##### Records shown #####

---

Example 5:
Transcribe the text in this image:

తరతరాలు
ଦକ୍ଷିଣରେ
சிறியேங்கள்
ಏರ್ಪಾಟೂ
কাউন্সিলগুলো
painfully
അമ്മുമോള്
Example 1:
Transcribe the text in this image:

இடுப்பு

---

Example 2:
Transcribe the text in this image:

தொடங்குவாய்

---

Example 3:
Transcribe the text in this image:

#####
##### Records shown #####

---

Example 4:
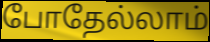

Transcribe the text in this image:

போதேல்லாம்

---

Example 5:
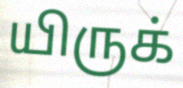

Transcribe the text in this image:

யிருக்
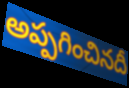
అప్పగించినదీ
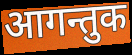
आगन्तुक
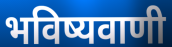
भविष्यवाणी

#####

Show every line from the data above that contains the string "Example", copying each one in full.

Answer for this exercise:
Example 5:
Example 1:
Example 2:
Example 3:
Example 4:
Example 5:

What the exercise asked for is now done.